SET TASK 1:
Copy out the listing lines between the one holding "genus: Microspathodon" and the one holding "genus: Spatula", inclusive, with nothing changed.

EXCERPT:
┄┄┄┄┄┄┄┄┄┄┄┄┄┄┄┄┄┄┄┄

Remember: if you’re seeing something for the first time through the lens of your camera, you haven’t truly seen it yet.
Sip The World Through A Straw
But what if those delaying tactics aren’t working? Maybe the problem is overconsumption.
When you get back from trotting the globe and you sift through your mixed media in search of those golden nuggets to treasure, how much do you truly use? How much is wheat and how much chaff?
See if you can work out a daily average: numbers of words used, number of photos taken. Got that? Now double it. That number is your new upper limit. So let’s say you’ve decided your average is 20 usable photos a day. Doubled, that’s 40 photographs, no more, that you’re allowing yourself every day of your next travel adventure. (No, you can’t give yourself extra by deleting unwanted photos on the fly – that’s cheating. It’s 40 clicks of the shutter, period).
What will this painful, maddening exercise do? It’ll make your photos a limited resource. You’ve nullified one of the main reasons to switch to digital – deliberately! Yes, you’re nuts, but you’re also forcing yourself to photograph only the most important things, and to do that, you have to know what they are. You have to see them first.

┄┄┄┄┄┄┄┄┄┄┄┄┄┄┄┄┄┄┄┄

Entries drawn from a collection:
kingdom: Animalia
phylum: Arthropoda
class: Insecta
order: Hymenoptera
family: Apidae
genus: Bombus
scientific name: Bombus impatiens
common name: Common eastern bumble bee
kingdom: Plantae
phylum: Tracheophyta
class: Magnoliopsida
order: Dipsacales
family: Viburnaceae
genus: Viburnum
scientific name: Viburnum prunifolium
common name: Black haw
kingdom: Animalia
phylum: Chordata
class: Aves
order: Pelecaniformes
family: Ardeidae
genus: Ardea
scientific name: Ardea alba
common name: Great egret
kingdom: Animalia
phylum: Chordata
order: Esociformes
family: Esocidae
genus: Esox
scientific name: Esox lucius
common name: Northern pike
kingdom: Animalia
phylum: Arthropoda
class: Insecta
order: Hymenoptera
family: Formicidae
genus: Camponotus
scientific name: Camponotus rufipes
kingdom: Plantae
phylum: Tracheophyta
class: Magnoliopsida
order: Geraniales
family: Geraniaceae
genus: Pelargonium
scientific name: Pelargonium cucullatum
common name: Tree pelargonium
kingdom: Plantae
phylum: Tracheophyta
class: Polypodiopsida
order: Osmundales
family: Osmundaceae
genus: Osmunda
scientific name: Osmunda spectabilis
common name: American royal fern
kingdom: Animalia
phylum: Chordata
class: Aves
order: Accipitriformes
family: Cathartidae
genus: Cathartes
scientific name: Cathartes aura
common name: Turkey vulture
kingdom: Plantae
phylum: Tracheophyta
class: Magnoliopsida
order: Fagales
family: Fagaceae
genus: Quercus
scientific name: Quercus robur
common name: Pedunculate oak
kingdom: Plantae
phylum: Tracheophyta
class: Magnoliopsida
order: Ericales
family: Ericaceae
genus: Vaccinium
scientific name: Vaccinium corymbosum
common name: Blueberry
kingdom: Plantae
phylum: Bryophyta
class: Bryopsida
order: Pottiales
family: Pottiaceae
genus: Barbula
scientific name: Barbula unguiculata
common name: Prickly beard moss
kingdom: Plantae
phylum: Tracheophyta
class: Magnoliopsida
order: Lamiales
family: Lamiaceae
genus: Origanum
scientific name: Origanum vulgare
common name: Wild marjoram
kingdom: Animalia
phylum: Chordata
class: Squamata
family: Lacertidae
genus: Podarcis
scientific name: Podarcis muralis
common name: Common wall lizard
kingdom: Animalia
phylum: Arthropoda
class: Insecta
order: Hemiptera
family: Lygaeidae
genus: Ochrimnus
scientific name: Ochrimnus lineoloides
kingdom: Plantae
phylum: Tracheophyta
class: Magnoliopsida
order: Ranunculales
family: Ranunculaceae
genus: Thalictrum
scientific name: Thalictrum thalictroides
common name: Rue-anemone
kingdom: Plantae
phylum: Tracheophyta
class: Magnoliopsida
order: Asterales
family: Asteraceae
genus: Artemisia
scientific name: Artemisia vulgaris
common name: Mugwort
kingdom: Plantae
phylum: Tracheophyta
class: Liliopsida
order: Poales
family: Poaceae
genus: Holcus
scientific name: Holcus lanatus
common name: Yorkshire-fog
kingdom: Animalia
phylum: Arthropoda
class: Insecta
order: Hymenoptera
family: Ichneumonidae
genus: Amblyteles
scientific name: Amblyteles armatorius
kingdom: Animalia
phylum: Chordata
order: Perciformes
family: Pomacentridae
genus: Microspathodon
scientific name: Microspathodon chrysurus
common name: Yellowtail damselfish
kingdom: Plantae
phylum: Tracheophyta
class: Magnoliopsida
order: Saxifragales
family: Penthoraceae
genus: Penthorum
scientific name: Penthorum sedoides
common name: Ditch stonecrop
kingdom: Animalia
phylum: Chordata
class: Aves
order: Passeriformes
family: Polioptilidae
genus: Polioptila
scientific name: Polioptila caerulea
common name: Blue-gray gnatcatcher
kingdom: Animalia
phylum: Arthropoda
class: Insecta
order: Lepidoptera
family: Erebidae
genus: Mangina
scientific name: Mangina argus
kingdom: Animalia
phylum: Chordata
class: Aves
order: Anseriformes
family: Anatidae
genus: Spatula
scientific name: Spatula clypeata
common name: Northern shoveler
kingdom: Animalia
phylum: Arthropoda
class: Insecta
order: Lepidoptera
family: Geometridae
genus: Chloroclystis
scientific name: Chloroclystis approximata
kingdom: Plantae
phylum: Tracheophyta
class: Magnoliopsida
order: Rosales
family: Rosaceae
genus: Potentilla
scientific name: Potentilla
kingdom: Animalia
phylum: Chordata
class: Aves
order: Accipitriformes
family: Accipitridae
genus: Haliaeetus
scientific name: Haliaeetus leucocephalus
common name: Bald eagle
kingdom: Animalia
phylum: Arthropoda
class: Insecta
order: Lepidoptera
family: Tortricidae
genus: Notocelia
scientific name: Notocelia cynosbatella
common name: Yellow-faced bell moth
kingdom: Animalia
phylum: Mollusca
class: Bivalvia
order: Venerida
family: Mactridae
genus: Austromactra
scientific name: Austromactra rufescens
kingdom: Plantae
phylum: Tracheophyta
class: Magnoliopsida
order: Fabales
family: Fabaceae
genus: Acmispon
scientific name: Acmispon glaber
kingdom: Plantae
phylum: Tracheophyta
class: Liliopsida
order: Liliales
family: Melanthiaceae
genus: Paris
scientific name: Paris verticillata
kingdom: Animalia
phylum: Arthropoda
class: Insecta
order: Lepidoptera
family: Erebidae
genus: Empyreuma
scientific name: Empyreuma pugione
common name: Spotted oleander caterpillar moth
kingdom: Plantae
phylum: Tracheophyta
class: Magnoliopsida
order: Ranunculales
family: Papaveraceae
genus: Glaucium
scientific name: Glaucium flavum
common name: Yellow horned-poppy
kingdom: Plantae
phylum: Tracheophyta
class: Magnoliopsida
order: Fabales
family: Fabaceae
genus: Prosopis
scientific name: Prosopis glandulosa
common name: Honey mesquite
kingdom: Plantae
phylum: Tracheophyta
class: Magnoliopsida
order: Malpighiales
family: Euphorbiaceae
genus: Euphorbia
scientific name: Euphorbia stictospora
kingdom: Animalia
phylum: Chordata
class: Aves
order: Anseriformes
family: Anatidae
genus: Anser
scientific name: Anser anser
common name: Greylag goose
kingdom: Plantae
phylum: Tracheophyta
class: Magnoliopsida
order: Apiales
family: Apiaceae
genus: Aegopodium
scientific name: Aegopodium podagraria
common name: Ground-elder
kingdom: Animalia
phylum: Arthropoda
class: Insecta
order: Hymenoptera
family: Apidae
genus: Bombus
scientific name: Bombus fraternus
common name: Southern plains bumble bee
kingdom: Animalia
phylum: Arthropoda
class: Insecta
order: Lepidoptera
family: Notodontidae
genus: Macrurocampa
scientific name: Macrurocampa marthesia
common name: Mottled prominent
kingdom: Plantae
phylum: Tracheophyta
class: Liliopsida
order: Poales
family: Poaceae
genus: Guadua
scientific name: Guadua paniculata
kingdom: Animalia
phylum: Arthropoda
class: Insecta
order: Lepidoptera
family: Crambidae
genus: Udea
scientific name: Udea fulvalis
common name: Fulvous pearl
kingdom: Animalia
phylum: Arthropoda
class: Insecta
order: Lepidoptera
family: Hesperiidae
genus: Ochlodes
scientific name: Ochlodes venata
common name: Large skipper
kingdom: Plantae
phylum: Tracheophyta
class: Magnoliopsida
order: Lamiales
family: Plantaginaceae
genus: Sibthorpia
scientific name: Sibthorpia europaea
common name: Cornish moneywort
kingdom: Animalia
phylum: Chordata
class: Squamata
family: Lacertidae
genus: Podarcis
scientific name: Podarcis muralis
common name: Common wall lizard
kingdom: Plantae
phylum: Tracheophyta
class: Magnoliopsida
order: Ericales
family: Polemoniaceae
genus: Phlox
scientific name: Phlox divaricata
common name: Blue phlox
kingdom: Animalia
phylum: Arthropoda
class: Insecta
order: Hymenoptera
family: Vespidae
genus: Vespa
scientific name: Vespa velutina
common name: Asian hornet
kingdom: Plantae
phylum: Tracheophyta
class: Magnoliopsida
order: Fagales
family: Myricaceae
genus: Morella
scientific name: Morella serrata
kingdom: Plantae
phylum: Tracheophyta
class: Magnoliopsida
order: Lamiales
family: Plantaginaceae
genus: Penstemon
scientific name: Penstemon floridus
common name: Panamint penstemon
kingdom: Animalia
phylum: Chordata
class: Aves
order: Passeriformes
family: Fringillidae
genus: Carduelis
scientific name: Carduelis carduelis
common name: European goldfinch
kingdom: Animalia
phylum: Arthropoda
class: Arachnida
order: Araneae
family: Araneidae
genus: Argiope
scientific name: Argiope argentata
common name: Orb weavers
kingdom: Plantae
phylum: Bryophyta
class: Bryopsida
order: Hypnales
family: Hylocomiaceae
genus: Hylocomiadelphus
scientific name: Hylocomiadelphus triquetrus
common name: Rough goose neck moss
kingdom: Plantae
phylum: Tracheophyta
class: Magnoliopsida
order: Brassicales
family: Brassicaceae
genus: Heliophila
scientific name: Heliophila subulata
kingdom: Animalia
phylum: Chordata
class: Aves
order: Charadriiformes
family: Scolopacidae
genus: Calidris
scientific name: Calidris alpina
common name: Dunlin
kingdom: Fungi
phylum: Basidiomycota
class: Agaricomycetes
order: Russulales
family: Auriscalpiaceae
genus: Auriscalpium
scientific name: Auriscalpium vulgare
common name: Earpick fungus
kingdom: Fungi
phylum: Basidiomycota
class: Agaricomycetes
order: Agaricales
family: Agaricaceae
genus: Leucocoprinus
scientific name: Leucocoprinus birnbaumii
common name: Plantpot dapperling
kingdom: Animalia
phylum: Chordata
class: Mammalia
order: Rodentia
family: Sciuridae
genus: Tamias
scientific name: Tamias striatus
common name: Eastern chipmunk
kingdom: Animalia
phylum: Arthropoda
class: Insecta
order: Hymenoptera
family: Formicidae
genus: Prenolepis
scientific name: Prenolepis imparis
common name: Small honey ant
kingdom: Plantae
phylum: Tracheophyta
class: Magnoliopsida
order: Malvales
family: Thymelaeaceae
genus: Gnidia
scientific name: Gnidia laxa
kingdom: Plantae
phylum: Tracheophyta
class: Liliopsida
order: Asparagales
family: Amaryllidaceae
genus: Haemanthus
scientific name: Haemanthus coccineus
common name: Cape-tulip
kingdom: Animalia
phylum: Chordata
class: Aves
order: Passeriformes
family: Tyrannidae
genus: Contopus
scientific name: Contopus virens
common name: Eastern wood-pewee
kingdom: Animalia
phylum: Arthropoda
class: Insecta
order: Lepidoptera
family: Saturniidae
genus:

┄┄┄┄┄┄┄┄┄┄┄┄┄┄┄┄┄┄┄┄

SET TASK 2:
In the travel photography excerpt, how many photographs a day may you take if your average is 20 usable photos a day?

EXERCISE OUTPUT 1:
genus: Microspathodon
scientific name: Microspathodon chrysurus
common name: Yellowtail damselfish
kingdom: Plantae
phylum: Tracheophyta
class: Magnoliopsida
order: Saxifragales
family: Penthoraceae
genus: Penthorum
scientific name: Penthorum sedoides
common name: Ditch stonecrop
kingdom: Animalia
phylum: Chordata
class: Aves
order: Passeriformes
family: Polioptilidae
genus: Polioptila
scientific name: Polioptila caerulea
common name: Blue-gray gnatcatcher
kingdom: Animalia
phylum: Arthropoda
class: Insecta
order: Lepidoptera
family: Erebidae
genus: Mangina
scientific name: Mangina argus
kingdom: Animalia
phylum: Chordata
class: Aves
order: Anseriformes
family: Anatidae
genus: Spatula

EXERCISE OUTPUT 2:
40 photographs a day.